*Problem description*: Scan the listing below for lines with the word "students". Report how many there are, as a number alone.

*Data records*:

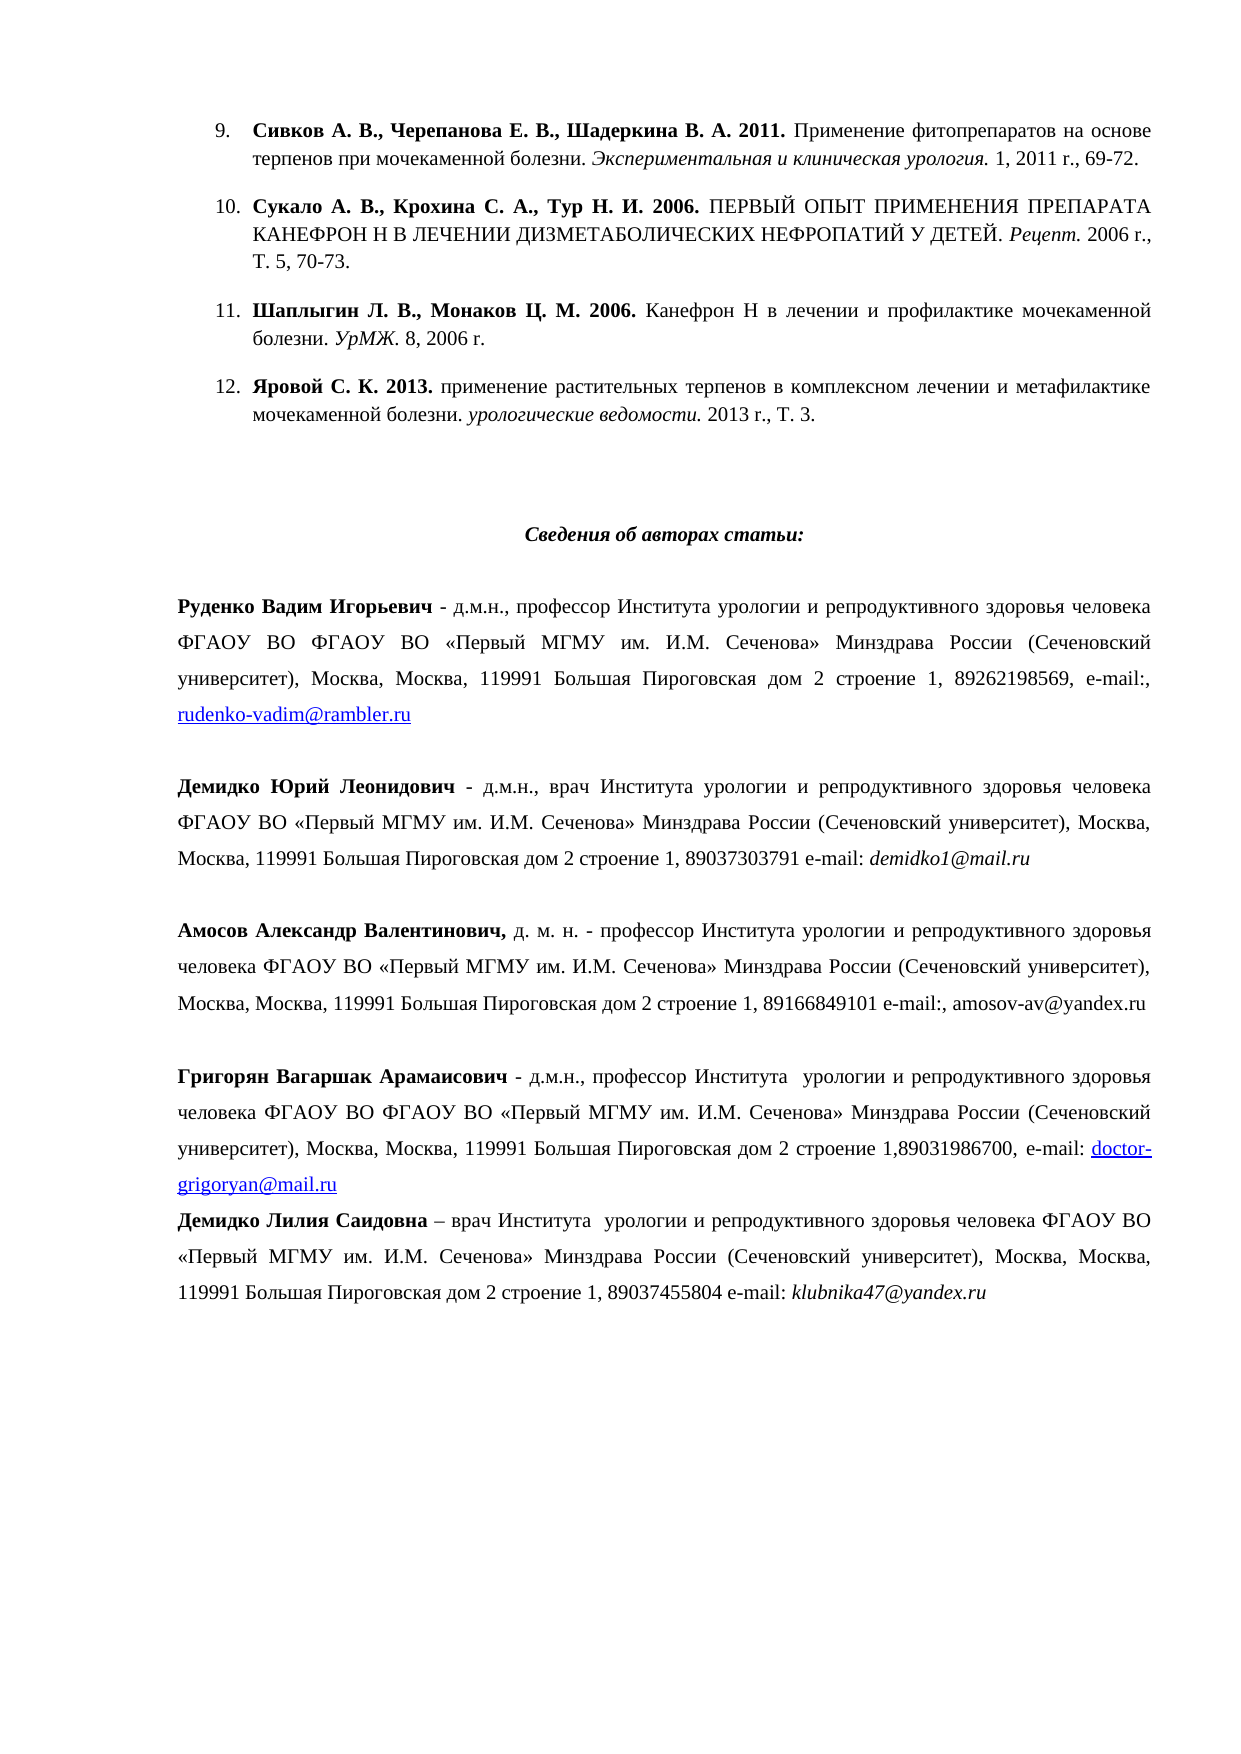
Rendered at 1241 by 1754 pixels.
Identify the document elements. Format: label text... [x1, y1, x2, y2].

list Шаплыгин Л. В., Монаков Ц. М. 2006. Канефрон Н в лечении и профилактике мочекаменной болезни. УрМЖ. 8, 2006 r. [215, 298, 1152, 349]
subtitle Амосов Александр Валентинович, д. м. н. - профессор Института урологии и репродуктивного здоровья человека ФГАОУ ВО «Первый МГМУ им. И.М. Сеченова» Минздрава России (Сеченовский университет), Москва, Москва, 119991 Большая Пироговская дом 2 строение 1, 89166849101 e-mail:, amosov-av@yandex.ru [177, 918, 1152, 1015]
list Сивков А. В., Черепанова Е. В., Шадеркина В. А. 2011. Применение фитопрепаратов на основе терпенов при мочекаменной болезни. Экспериментальная и клиническая урология. 1, 2011 r., 69-72. [215, 118, 1152, 170]
text Сведения об авторах статьи: [177, 522, 1152, 546]
list Яровой С. К. 2013. применение растительных терпенов в комплексном лечении и метафилактике мочекаменной болезни. урологические ведомости. 2013 r., Т. 3. [215, 374, 1152, 426]
text Григорян Вагаршак Арамаисович - д.м.н., профессор Института урологии и репродуктивного здоровья человека ФГАОУ ВО ФГАОУ ВО «Первый МГМУ им. И.М. Сеченова» Минздрава России (Сеченовский университет), Москва, Москва, 119991 Большая Пироговская дом 2 строение 1,89031986700, e-mail: doctor-grigoryan@mail.ru [177, 1063, 1152, 1196]
subtitle Демидко Юрий Леонидович - д.м.н., врач Института урологии и репродуктивного здоровья человека ФГАОУ ВО «Первый МГМУ им. И.М. Сеченова» Минздрава России (Сеченовский университет), Москва, Москва, 119991 Большая Пироговская дом 2 строение 1, 89037303791 e-mail: demidko1@mail.ru [177, 774, 1152, 870]
subtitle Демидко Лилия Саидовна – врач Института урологии и репродуктивного здоровья человека ФГАОУ ВО «Первый МГМУ им. И.М. Сеченова» Минздрава России (Сеченовский университет), Москва, Москва, 119991 Большая Пироговская дом 2 строение 1, 89037455804 e-mail: klubnika47@yandex.ru [177, 1208, 1152, 1304]
subtitle Руденко Вадим Игорьевич - д.м.н., профессор Института урологии и репродуктивного здоровья человека ФГАОУ ВО ФГАОУ ВО «Первый МГМУ им. И.М. Сеченова» Минздрава России (Сеченовский университет), Москва, Москва, 119991 Большая Пироговская дом 2 строение 1, 89262198569, e-mail:, rudenko-vadim@rambler.ru [177, 594, 1152, 726]
list Сукало А. В., Крохина С. А., Тур Н. И. 2006. ПЕРВЫЙ ОПЫТ ПРИМЕНЕНИЯ ПРЕПАРАТА КАНЕФРОН Н В ЛЕЧЕНИИ ДИЗМЕТАБОЛИЧЕСКИХ НЕФРОПАТИЙ У ДЕТЕЙ. Рецепт. 2006 r., Т. 5, 70-73. [215, 194, 1152, 273]
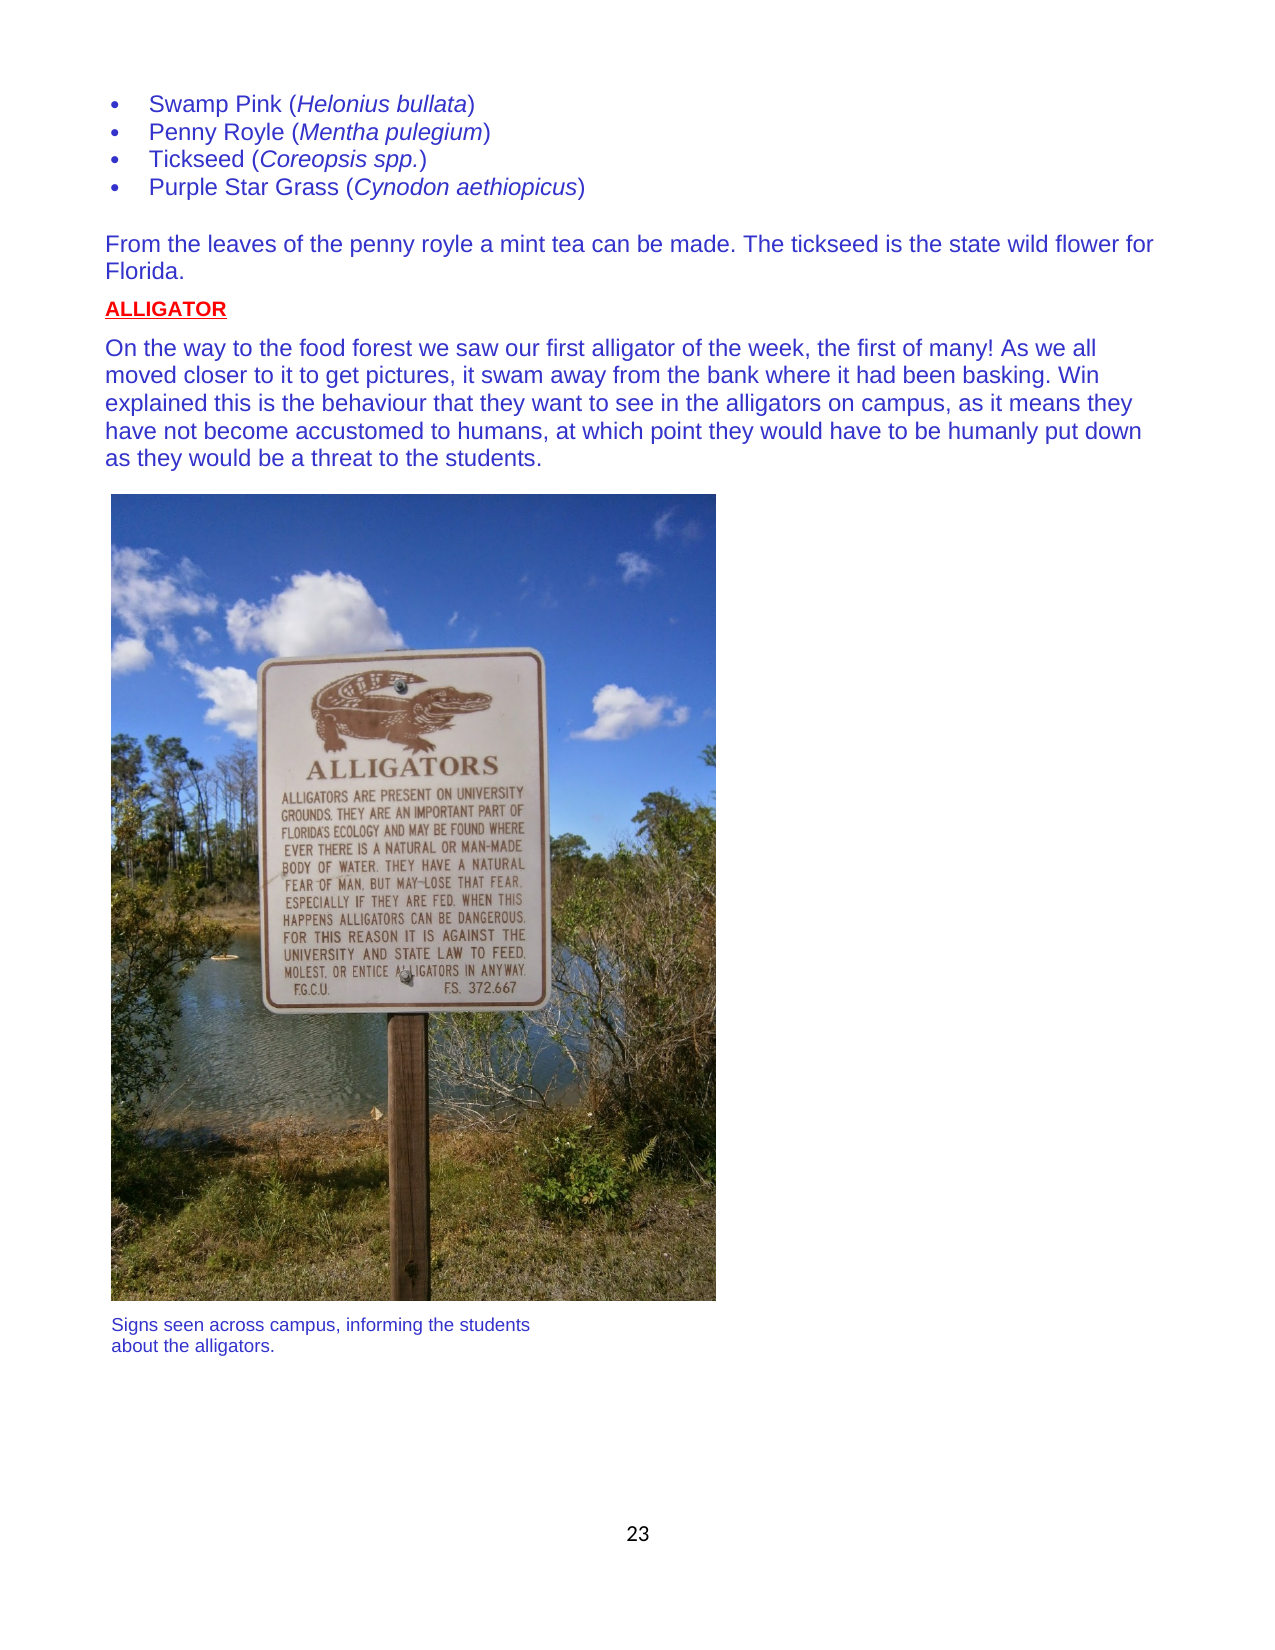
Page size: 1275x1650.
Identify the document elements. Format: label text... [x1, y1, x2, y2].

table_header [105, 489, 724, 1307]
picture [111, 494, 716, 1301]
table_cell Signs seen across campus, informing the students about the alligators. [105, 1307, 724, 1363]
text Alligator [105, 297, 1170, 321]
list Penny Royle (Mentha pulegium) [111, 118, 1170, 145]
list Swamp Pink (Helonius bullata) [111, 90, 1170, 118]
text From the leaves of the penny royle a mint tea can be made. The tickseed is the state wild flower for Florida. [105, 229, 1170, 285]
list Purple Star Grass (Cynodon aethiopicus) [111, 173, 1170, 200]
list Tickseed (Coreopsis spp.) [111, 145, 1170, 173]
text On the way to the food forest we saw our first alligator of the week, the first of many! As we all moved closer to it to get pictures, it swam away from the bank where it had been basking. Win explained this is the behaviour that they want to see in the alligators on campus, as it means they have not become accustomed to humans, at which point they would have to be humanly put down as they would be a threat to the students. [105, 334, 1170, 472]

*Output for this exercise*: 2